Instruction:
Revise the material below by replacing "greatest" with "highest" and leaving everything else unchanged. Omit the pictures from your answer.

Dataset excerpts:
◆ ◆ ◆

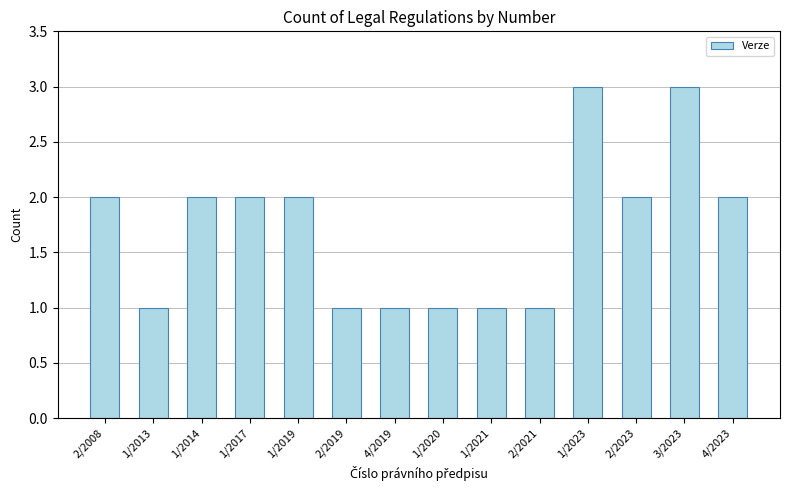

What is the greatest value displayed?

3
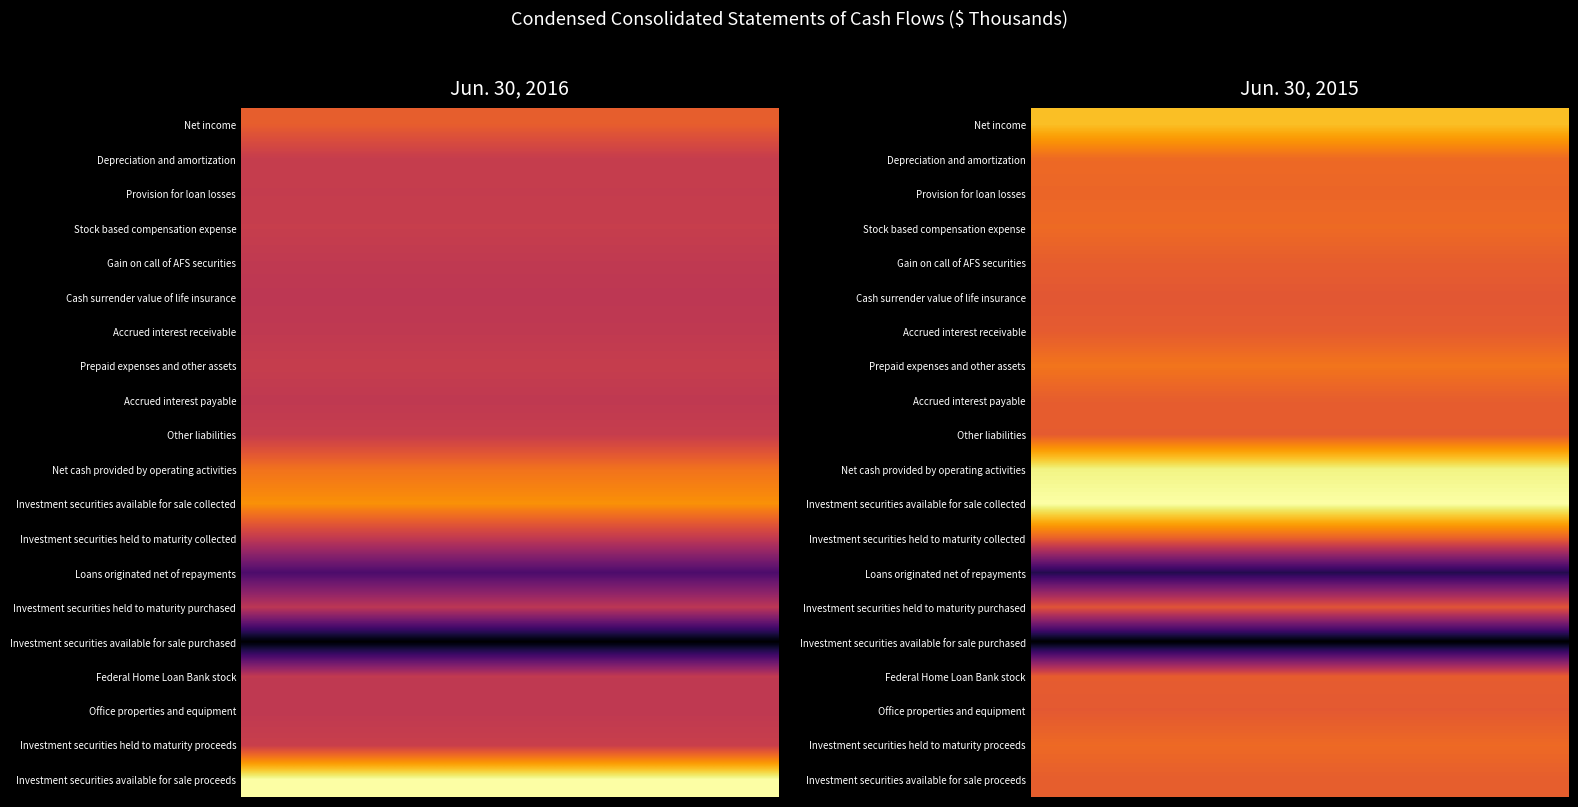

Reading left to right, transcribe all the data shown in this chart.

Net income: 3532	3452
Depreciation and amortization: 390	500
Provision for loan losses: 313	331
Stock based compensation expense: 451	506
Gain on call of AFS securities: -37	0
Cash surrender value of life insurance: -311	-310
Accrued interest receivable: -73	-100
Prepaid expenses and other assets: 411	917
Accrued interest payable: -97	-3
Other liabilities: 434	-83
Net cash provided by operating activities: 5013	5211
Investment securities available for sale collected: 7027	5756
Investment securities held to maturity collected: 40	142
Loans originated net of repayments: -8412	-7988
Investment securities held to maturity purchased: -375	-402
Investment securities available for sale purchased: -14977	-10111
Federal Home Loan Bank stock: -11	-50
Office properties and equipment: -125	-206
Investment securities held to maturity proceeds: 577	494
Investment securities available for sale proceeds: 14037	0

◆ ◆ ◆

Exercise result:
What is the highest value displayed?

3

Reading left to right, transcribe all the data shown in this chart.

Net income: 3532	3452
Depreciation and amortization: 390	500
Provision for loan losses: 313	331
Stock based compensation expense: 451	506
Gain on call of AFS securities: -37	0
Cash surrender value of life insurance: -311	-310
Accrued interest receivable: -73	-100
Prepaid expenses and other assets: 411	917
Accrued interest payable: -97	-3
Other liabilities: 434	-83
Net cash provided by operating activities: 5013	5211
Investment securities available for sale collected: 7027	5756
Investment securities held to maturity collected: 40	142
Loans originated net of repayments: -8412	-7988
Investment securities held to maturity purchased: -375	-402
Investment securities available for sale purchased: -14977	-10111
Federal Home Loan Bank stock: -11	-50
Office properties and equipment: -125	-206
Investment securities held to maturity proceeds: 577	494
Investment securities available for sale proceeds: 14037	0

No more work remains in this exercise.